Arlington Interfaith Council

County Board Chairman Jay Fisette and Arlington Interfaith Council president John Shanley pose with recipients of the organization's Helping Hand grants during a June 16 meeting.

Its member organizations know a thing or two on the topic of resurrection, and the head of the Arlington Interfaith Council is hopeful some elbow grease applied over the summer months will lead to the group’s renaissance down the road.

At the council’s last meeting before a summer hiatus, president John Shanley said he would head an outreach effort to the leaders of the roughly four-dozen congregations that comprise membership.

Participating religious institutions are allotted two representatives apiece to the Interfaith Council, but with the high turnover of residents and church leaders in the local area, participation has lagged.

“We’re going to be asking the ministers to see if they actually know we exist,” Shanley said.

A forum for discussion as well as raising funds to support nonprofit groups, the Arlington Interfaith Council has faced the same challenges as groups like the Arlington County Civic Federation, Committee of 100 and area service clubs: Interest is declining and longtime supporters are aging.

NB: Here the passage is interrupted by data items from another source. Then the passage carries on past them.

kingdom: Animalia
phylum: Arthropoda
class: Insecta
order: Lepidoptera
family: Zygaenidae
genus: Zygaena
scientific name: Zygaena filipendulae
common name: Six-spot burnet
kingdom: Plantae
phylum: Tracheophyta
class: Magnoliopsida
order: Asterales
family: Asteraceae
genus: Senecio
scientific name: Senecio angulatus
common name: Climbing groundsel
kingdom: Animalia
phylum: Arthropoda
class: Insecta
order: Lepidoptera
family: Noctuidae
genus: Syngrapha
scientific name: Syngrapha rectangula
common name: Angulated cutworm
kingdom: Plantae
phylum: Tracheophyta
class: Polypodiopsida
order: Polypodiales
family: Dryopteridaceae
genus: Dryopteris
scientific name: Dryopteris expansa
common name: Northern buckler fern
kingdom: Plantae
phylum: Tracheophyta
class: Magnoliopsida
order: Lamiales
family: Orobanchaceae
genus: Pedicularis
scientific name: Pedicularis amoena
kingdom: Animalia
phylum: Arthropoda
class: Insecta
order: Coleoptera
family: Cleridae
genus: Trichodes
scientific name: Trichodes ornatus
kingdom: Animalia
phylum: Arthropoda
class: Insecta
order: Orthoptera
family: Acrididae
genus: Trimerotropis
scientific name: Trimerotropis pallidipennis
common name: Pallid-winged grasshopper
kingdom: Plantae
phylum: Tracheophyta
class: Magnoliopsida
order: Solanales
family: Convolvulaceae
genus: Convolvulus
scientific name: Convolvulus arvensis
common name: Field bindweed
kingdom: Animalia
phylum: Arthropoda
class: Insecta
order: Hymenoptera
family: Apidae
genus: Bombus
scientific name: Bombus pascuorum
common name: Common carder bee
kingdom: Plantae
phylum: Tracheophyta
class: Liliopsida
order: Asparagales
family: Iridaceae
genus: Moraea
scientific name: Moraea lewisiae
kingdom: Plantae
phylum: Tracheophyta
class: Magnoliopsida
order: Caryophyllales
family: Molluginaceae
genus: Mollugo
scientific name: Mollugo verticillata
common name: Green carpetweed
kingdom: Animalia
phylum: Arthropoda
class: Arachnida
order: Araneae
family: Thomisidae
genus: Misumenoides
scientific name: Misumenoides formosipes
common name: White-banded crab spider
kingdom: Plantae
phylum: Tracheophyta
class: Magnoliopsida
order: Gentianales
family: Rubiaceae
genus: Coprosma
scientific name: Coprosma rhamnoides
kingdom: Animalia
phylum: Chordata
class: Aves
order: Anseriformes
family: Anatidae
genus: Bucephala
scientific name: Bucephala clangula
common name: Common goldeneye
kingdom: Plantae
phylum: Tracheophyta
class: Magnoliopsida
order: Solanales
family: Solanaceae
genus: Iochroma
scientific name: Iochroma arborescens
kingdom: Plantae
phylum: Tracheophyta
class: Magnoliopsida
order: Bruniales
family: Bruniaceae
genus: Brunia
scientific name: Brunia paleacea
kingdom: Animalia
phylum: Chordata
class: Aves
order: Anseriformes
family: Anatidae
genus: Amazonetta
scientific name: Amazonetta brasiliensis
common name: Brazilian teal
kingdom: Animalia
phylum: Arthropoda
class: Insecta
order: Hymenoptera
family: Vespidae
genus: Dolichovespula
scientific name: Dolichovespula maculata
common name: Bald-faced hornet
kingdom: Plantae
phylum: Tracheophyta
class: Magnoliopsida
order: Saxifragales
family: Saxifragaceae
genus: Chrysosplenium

Shanley thinks that can be turned around.

“We need to build a legacy for future years to come,” he said at the group’s June 16 meeting, held at Bethel United Church of Christ.

The gathering drew County Board Chairman Jay Fisette, who highlighted the government’s support for social services, and provided the Interfaith Council the opportunity to present financial support to its Helping Hands partners.

Those organizations provide an interlocking safety net for the at-risk community population, said Linda Kelleher of the Arlington Partnership for Affordable Housing (APAH).

“We rely on one another,” she said.

In addition to APAH, grants were presented to the Arlington-Alexandria Coalition for the Homeless, Arlington Food Assistance Center, Arlington Street People’s Assistance Network, Arlington Free Clinic, Arlington Thrive, Borromeo Housing, BRAVO (Buyers and Renters Arlington Voice), Culpepper Garden, Doorways for Women and Families, Habitat for Humanity, Just Neighbors, Offender Aid and Restoration, the Reading Connection, Residential Program Center Shelter and Shirlington Employment and Education Center. A grant to Phoenix House of the Mid-Atlantic will be presented soon.

The organizations “do such a wonderful job” providing support and care for those in need, Shanley said.